In the example of FIG. 1, only a vector processing unit 112 is shown as providing storage for loading data into the MXUs 114. However, in other examples, it should be recognized that additional or alternative structures may be provided for loading data into one or more of the MXUs 114. For example, one or more matrix registers may be provided to hold an entire matrix and feed the entire matrix into the MXUs 114. In some instances, data may be cycled through the MXUs 114 and back to the matrix registers. Additionally, one or more holding registers communicatively positioned between the vector processing unit 112 and the matrix registers may be provided. The holding registers may provide additional functionality, such as converting input data between formats, such as from a data type that is not supported by the MXUs 114 to a different data type that is supported by the MXUs 114. Furthermore, the MXUs 114 can be loaded with the same workload or with separate workloads, in parallel such as for partitions of a matrix or for handling different workloads, in along a processing pipeline.

The matrix transpose unit 116 may be connected to the vector processing unit 112 or other registers in order to receive a source matrix for transposition. The received matrix may be transposed and then the transposed matrix is returned to the vector processing unit 112 or other registers from which the matrix was received. Alternatively, the matrix transpose unit 116 may pass the transposed matrix to a different destination, such as a matrix multiplication unit 114 or a different set of registers. In some examples, it may be possible for the registers themselves or other components positioned along a communication path between the vector processing unit 112 and the MXU 114 to function as the matrix transpose unit 116. In these examples, the received matrix can be transposed from either row-major or column-major format into the transposed matrix, meaning that pre-processing is not required in order to perform the transposition.

The memory 120 may be configured to store either one or both of data and instructions for operating the system 100. Data stored in the memory 120 may include the data from which the data elements of the matrices may be constructed, data indicating results of matrix processing such as matrix multiplication results, or other data. Instructions stored in the memory 120 may include instructions for signals to be provided to the matrix transpose unit 116 in order to properly process the data elements of the matrices, as described herein. In some examples, the memory 120 may be a high bandwidth memory (HBM) having a high throughput for efficient processing.

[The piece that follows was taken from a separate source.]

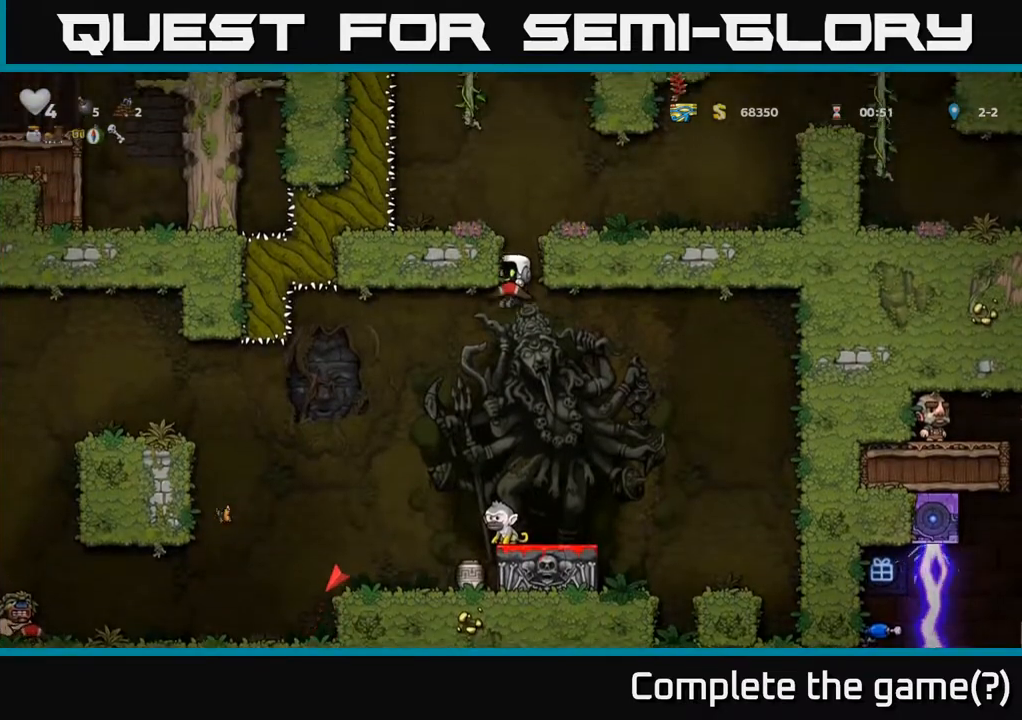
{"buttons": [], "left_stick": "center", "right_stick": "center", "events": []}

The network connections 130 may facilitate communication between components of the system 100. For example, the network connections 130 may connect the one or more processors 110 and memory 120 to external components of the system. The network connections 130 may facilitate receiving data or instructions from the external components, or reporting data results to the external components. In the case of a neural network accelerator, such instructions and data may include training input and model parameters for processing, and the outputs may include a result of processing the inputs.

FIG. 2 is a diagram illustrating a data flow within a matrix transpose unit 200, such as the matrix transpose unit 116 of FIG. 1. In the example of FIG. 2, the matrix transpose unit 200 receives a source matrix 201 from a source location. The source matrix may contain an array of data elements, each data element having the same bit width, such as 8 bits, 16 bits or 32 bits. Data elements may be stored within the rows and columns of the source matrix. For each column of the matrix, the number of data elements present in the matrix may depend on the bit width of the elements, whereby a smaller bit width may permit more elements to be packed within the matrix.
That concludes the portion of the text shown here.